He parted from his Uncle that evening, as he and Clerivault had to be on their way at an early hour the following morning. Going in to the recluse, with a certain emotion at his heart, he found him characteristically occupied between a Vulgate and a great tankard of burnt sack plentifully laced with Nantes brandy. A thread of incense, rising from a tiny chafing dish on the table, seemed designed, like a pious kissing-comfit, to neutralise the pungent breath of that ungodly mixture; while the mentality which could appropriate such material to such a use appeared further illustrated in the faldstool, or prie-Dieu, set before a bureau on which stood a laughing head in bronze of a leaf-crowned Dionysus.

The ex-Judge looked up vacantly, as Brion entered, and motioned him mechanically to a seat.

‘Not now,’ said the young man. ‘The time that remains to me here is short.
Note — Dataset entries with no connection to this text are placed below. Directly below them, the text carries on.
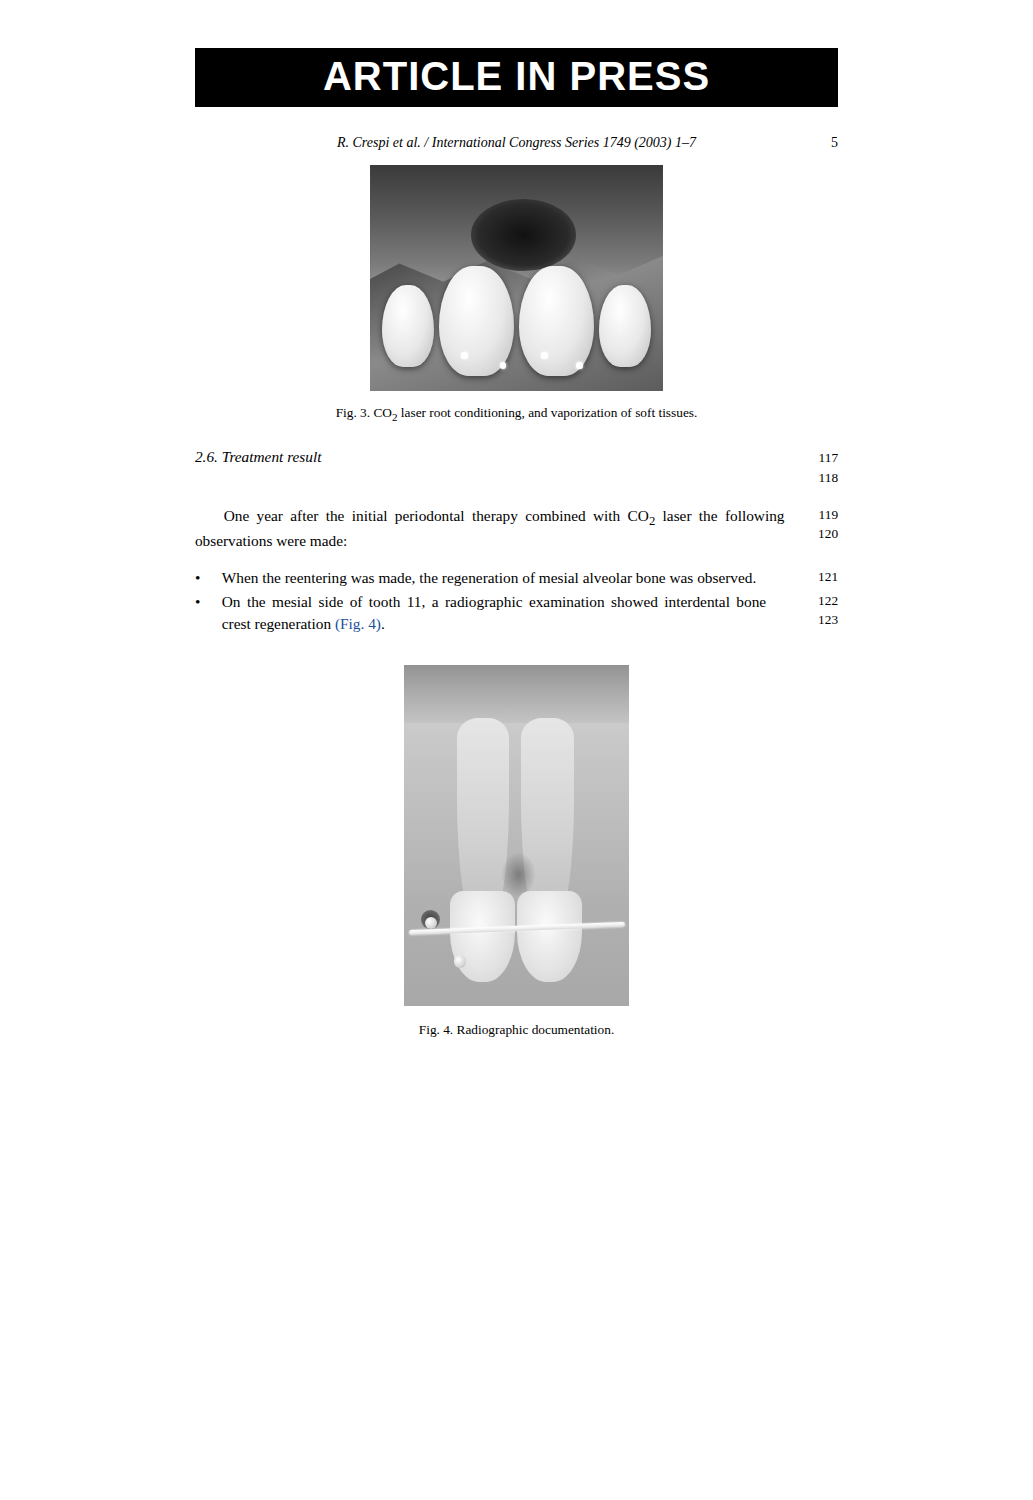ARTICLE IN PRESS
R. Crespi et al. / International Congress Series 1749 (2003) 1–7 5
Fig. 3. CO2 laser root conditioning, and vaporization of soft tissues.
2.6. Treatment result
117
118
One year after the initial periodontal therapy combined with CO2 laser the following observations were made:
119
120
• When the reentering was made, the regeneration of mesial alveolar bone was observed. 121
• On the mesial side of tooth 11, a radiographic examination showed interdental bone crest regeneration (Fig. 4). 122
123
Fig. 4. Radiographic documentation.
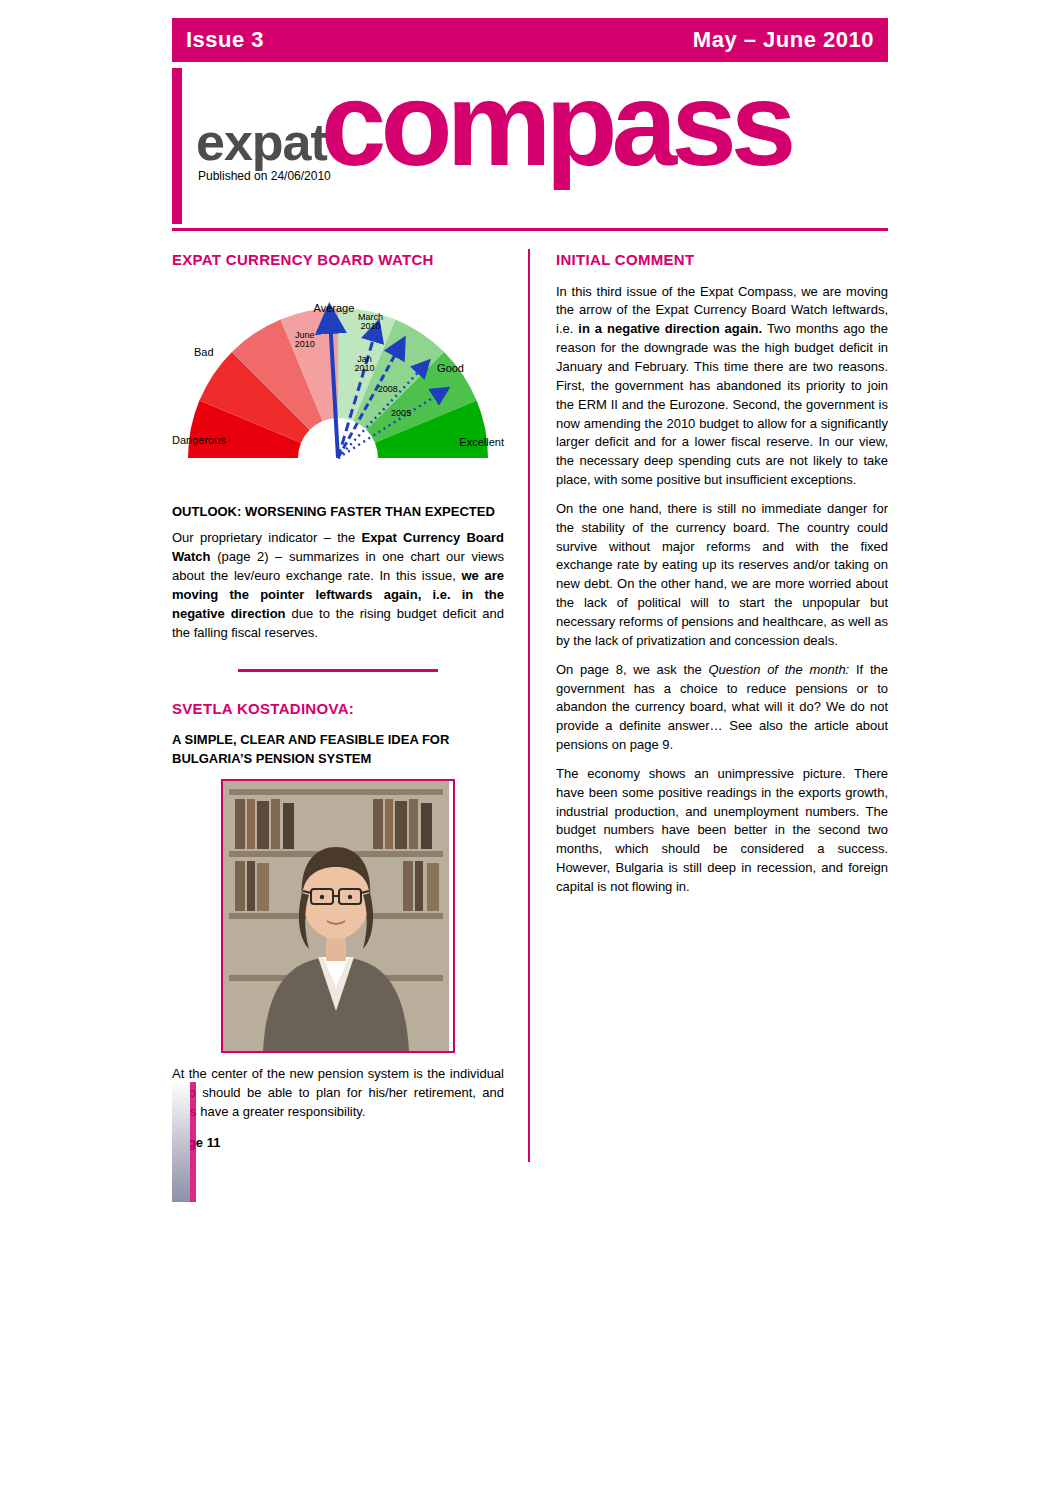Issue 3
May – June 2010
expat compass
Published on 24/06/2010
EXPAT CURRENCY BOARD WATCH
Average Bad Good Dangerous Excellent June
2010 March
2010 Jan
2010 2008 2005
OUTLOOK: WORSENING FASTER THAN EXPECTED
Our proprietary indicator – the Expat Currency Board Watch (page 2) – summarizes in one chart our views about the lev/euro exchange rate. In this issue, we are moving the pointer leftwards again, i.e. in the negative direction due to the rising budget deficit and the falling fiscal reserves.
SVETLA KOSTADINOVA:
A SIMPLE, CLEAR AND FEASIBLE IDEA FOR BULGARIA’S PENSION SYSTEM
At the center of the new pension system is the individual who should be able to plan for his/her retirement, and thus have a greater responsibility.
Page 11
INITIAL COMMENT
In this third issue of the Expat Compass, we are moving the arrow of the Expat Currency Board Watch leftwards, i.e. in a negative direction again. Two months ago the reason for the downgrade was the high budget deficit in January and February. This time there are two reasons. First, the government has abandoned its priority to join the ERM II and the Eurozone. Second, the government is now amending the 2010 budget to allow for a significantly larger deficit and for a lower fiscal reserve. In our view, the necessary deep spending cuts are not likely to take place, with some positive but insufficient exceptions.
On the one hand, there is still no immediate danger for the stability of the currency board. The country could survive without major reforms and with the fixed exchange rate by eating up its reserves and/or taking on new debt. On the other hand, we are more worried about the lack of political will to start the unpopular but necessary reforms of pensions and healthcare, as well as by the lack of privatization and concession deals.
On page 8, we ask the Question of the month: If the government has a choice to reduce pensions or to abandon the currency board, what will it do? We do not provide a definite answer… See also the article about pensions on page 9.
The economy shows an unimpressive picture. There have been some positive readings in the exports growth, industrial production, and unemployment numbers. The budget numbers have been better in the second two months, which should be considered a success. However, Bulgaria is still deep in recession, and foreign capital is not flowing in.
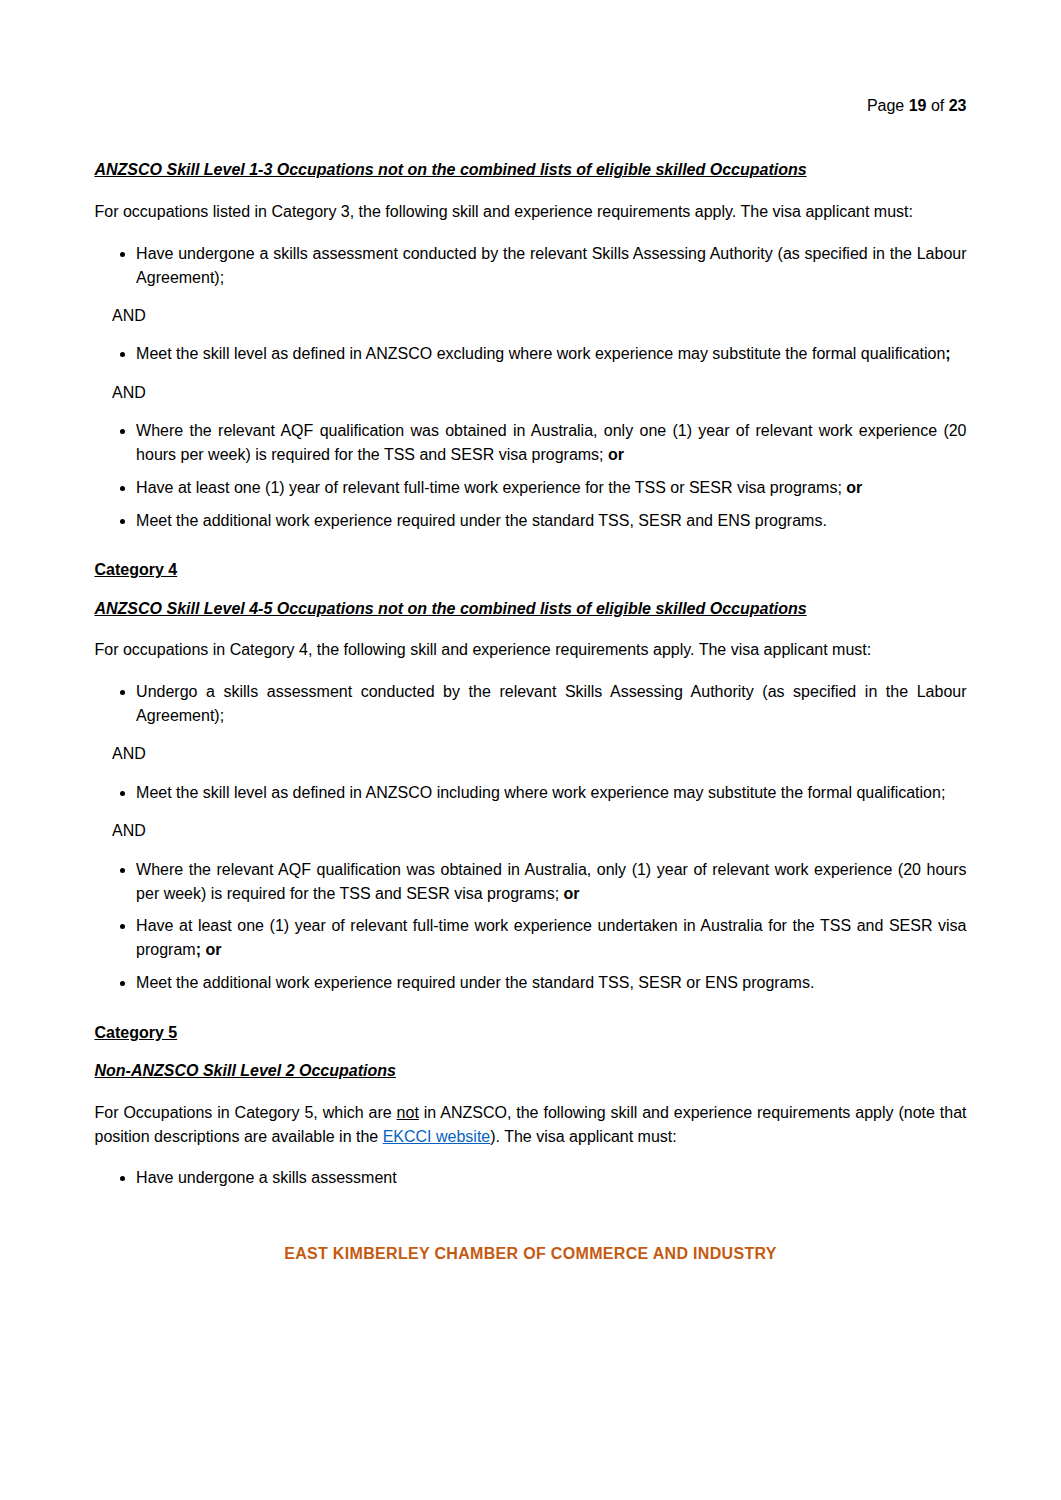Page 19 of 23
ANZSCO Skill Level 1-3 Occupations not on the combined lists of eligible skilled Occupations
For occupations listed in Category 3, the following skill and experience requirements apply. The visa applicant must:
Have undergone a skills assessment conducted by the relevant Skills Assessing Authority (as specified in the Labour Agreement);
AND
Meet the skill level as defined in ANZSCO excluding where work experience may substitute the formal qualification;
AND
Where the relevant AQF qualification was obtained in Australia, only one (1) year of relevant work experience (20 hours per week) is required for the TSS and SESR visa programs; or
Have at least one (1) year of relevant full-time work experience for the TSS or SESR visa programs; or
Meet the additional work experience required under the standard TSS, SESR and ENS programs.
Category 4
ANZSCO Skill Level 4-5 Occupations not on the combined lists of eligible skilled Occupations
For occupations in Category 4, the following skill and experience requirements apply. The visa applicant must:
Undergo a skills assessment conducted by the relevant Skills Assessing Authority (as specified in the Labour Agreement);
AND
Meet the skill level as defined in ANZSCO including where work experience may substitute the formal qualification;
AND
Where the relevant AQF qualification was obtained in Australia, only (1) year of relevant work experience (20 hours per week) is required for the TSS and SESR visa programs; or
Have at least one (1) year of relevant full-time work experience undertaken in Australia for the TSS and SESR visa program; or
Meet the additional work experience required under the standard TSS, SESR or ENS programs.
Category 5
Non-ANZSCO Skill Level 2 Occupations
For Occupations in Category 5, which are not in ANZSCO, the following skill and experience requirements apply (note that position descriptions are available in the EKCCI website). The visa applicant must:
Have undergone a skills assessment
EAST KIMBERLEY CHAMBER OF COMMERCE AND INDUSTRY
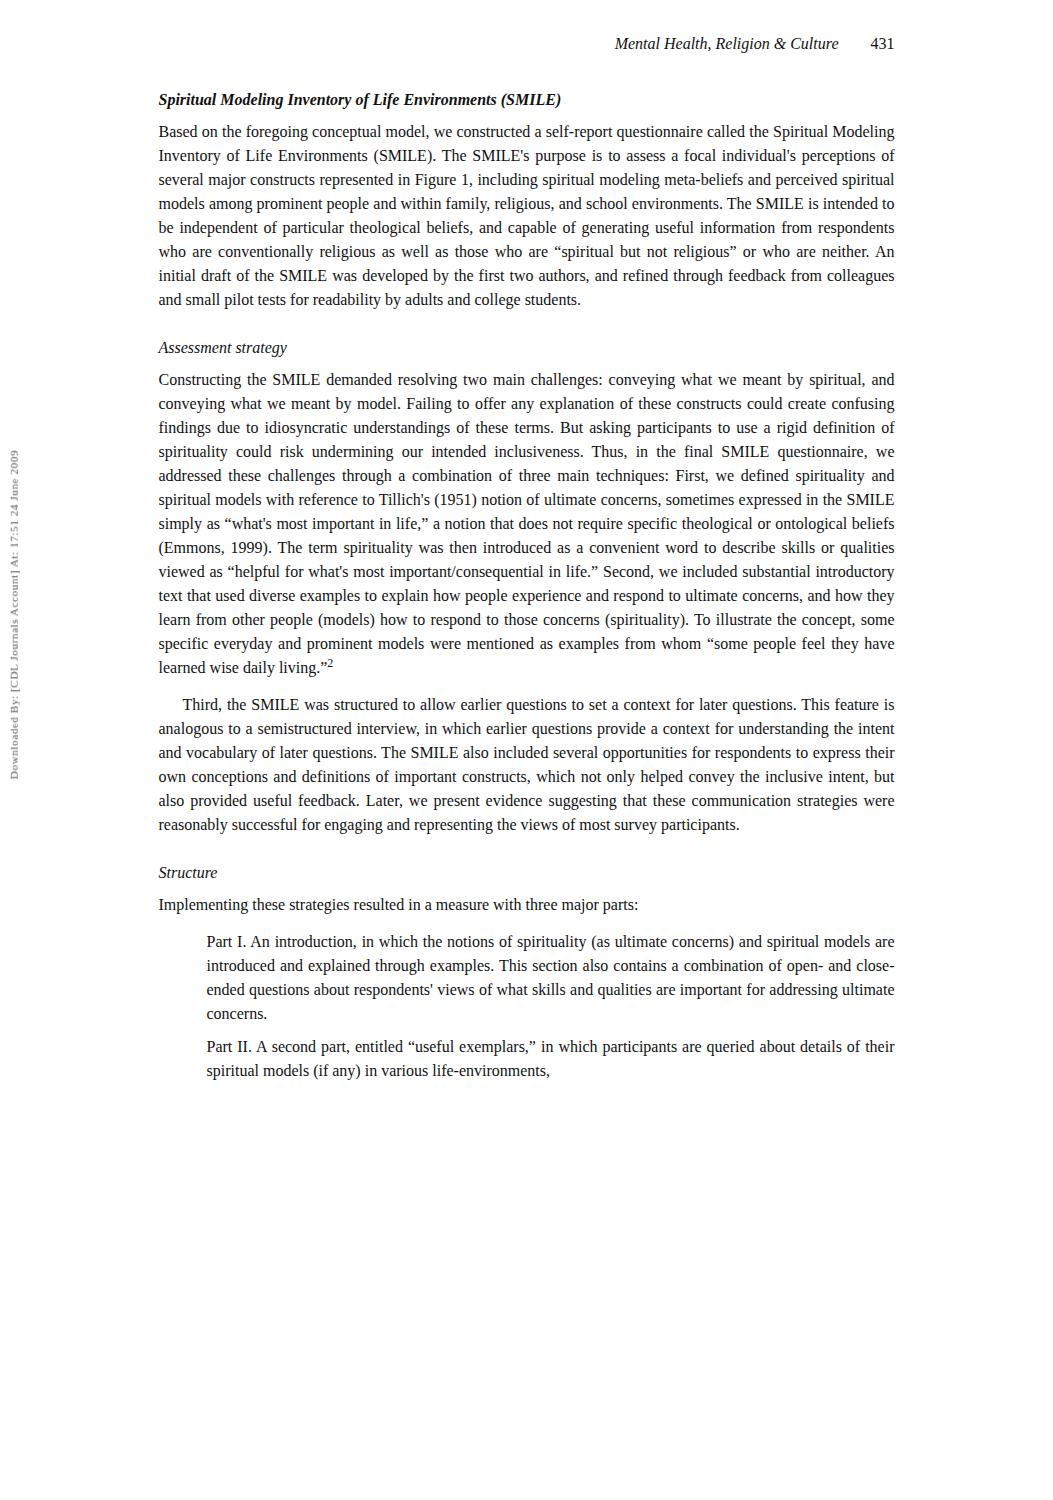Downloaded By: [CDL Journals Account] At: 17:51 24 June 2009
Mental Health, Religion & Culture 431
Spiritual Modeling Inventory of Life Environments (SMILE)
Based on the foregoing conceptual model, we constructed a self-report questionnaire called the Spiritual Modeling Inventory of Life Environments (SMILE). The SMILE's purpose is to assess a focal individual's perceptions of several major constructs represented in Figure 1, including spiritual modeling meta-beliefs and perceived spiritual models among prominent people and within family, religious, and school environments. The SMILE is intended to be independent of particular theological beliefs, and capable of generating useful information from respondents who are conventionally religious as well as those who are “spiritual but not religious” or who are neither. An initial draft of the SMILE was developed by the first two authors, and refined through feedback from colleagues and small pilot tests for readability by adults and college students.
Assessment strategy
Constructing the SMILE demanded resolving two main challenges: conveying what we meant by spiritual, and conveying what we meant by model. Failing to offer any explanation of these constructs could create confusing findings due to idiosyncratic understandings of these terms. But asking participants to use a rigid definition of spirituality could risk undermining our intended inclusiveness. Thus, in the final SMILE questionnaire, we addressed these challenges through a combination of three main techniques: First, we defined spirituality and spiritual models with reference to Tillich's (1951) notion of ultimate concerns, sometimes expressed in the SMILE simply as “what's most important in life,” a notion that does not require specific theological or ontological beliefs (Emmons, 1999). The term spirituality was then introduced as a convenient word to describe skills or qualities viewed as “helpful for what's most important/consequential in life.” Second, we included substantial introductory text that used diverse examples to explain how people experience and respond to ultimate concerns, and how they learn from other people (models) how to respond to those concerns (spirituality). To illustrate the concept, some specific everyday and prominent models were mentioned as examples from whom “some people feel they have learned wise daily living.”2
Third, the SMILE was structured to allow earlier questions to set a context for later questions. This feature is analogous to a semistructured interview, in which earlier questions provide a context for understanding the intent and vocabulary of later questions. The SMILE also included several opportunities for respondents to express their own conceptions and definitions of important constructs, which not only helped convey the inclusive intent, but also provided useful feedback. Later, we present evidence suggesting that these communication strategies were reasonably successful for engaging and representing the views of most survey participants.
Structure
Implementing these strategies resulted in a measure with three major parts:
Part I. An introduction, in which the notions of spirituality (as ultimate concerns) and spiritual models are introduced and explained through examples. This section also contains a combination of open- and close-ended questions about respondents' views of what skills and qualities are important for addressing ultimate concerns.
Part II. A second part, entitled “useful exemplars,” in which participants are queried about details of their spiritual models (if any) in various life-environments,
I have come to ask your blessing on my venture, Uncle Quentin.’

Staring a moment, the other shook his head.

‘What venture, nephew?’

‘Have you forgotten? To the New World.’

He seemed to listen and weigh; and then a sudden light went up in his brain:—

‘To the New World? My blessing? A devil’s viaticum that! A curse from my lips might speed thee better.’

‘Come, Uncle. You will not start me on such handicap, like the poor scratch in the game. I of all should know what your blessing is worth to one you love.’

Bagott passed his hand across his eyes.